Uses of Options
Below is an illustration of the most obvious
use of options. There are many uses of options but most people
use options as illustrated below.
Consider a $50 3 month call option on a
stock with current market value of $49 and a premium of
$2.
The premium is the value of the option and
the $50 is the strike price of the call option. Since the
strike price of the call option is $50 which is more than
the market value of the underlying stock which is $49, the
call option is out of the money.

If the stock price falls, the option owner
will not exercise
If the stock's market value falls to, say
$40, the call option buyer will not exercise the right to buy
because he or she can buy it cheaper on the market than the
price he or she would get by exercising the option.
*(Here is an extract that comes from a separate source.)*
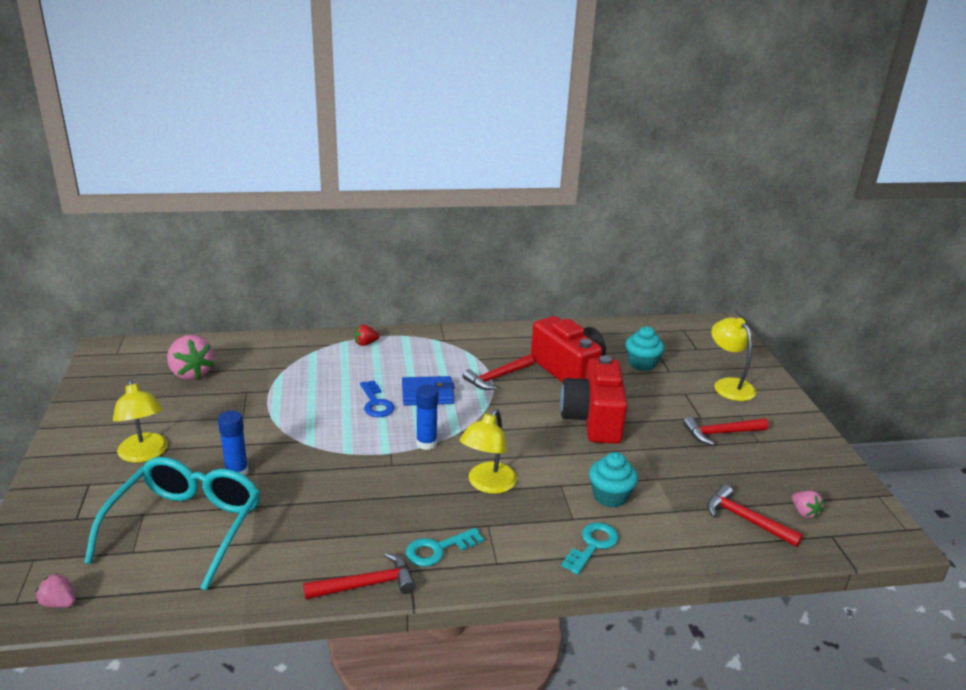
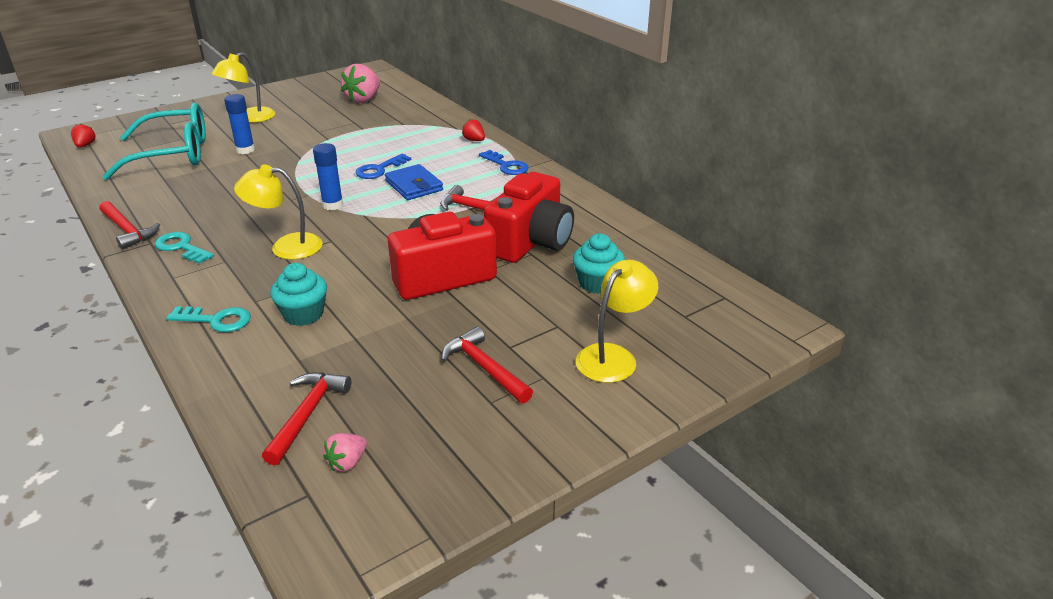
camera: 65 degrees right, 5 degrees up
(59, 603) = (85, 145): pink strawberry -> red strawberry
(432, 344) = (506, 166): none -> blue key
If the stock price rises, the option owner
will exercise
If the stock price rises to say $60, then
the option buyer will exercise at $50 and make $8 which is the
difference between the market value and the cost of the option
and the underlying stock.

The more the stock price rises the higher
the profit. Therefore, the call option limits the downside
while allowing the investor to benefit from most of the upside.
This is the most basic use of options and options trading.
Options is also used in hedging to limit the downside.
For the holder of a put option, a similar
case can be illustrated. If the stock rises, then the owner of
the put option will not want to exercise his put option (the
right to sell) because it is better to sell on the market.
However, if the stock price falls below $50, the put option
allows him or her to sell the stock at the $50 price. If the
stock price falls to $2, he or she can still sell at $50. For a
relatively low initial cost, the investor can limit his or her
downside and still reap the benefits of the upsides.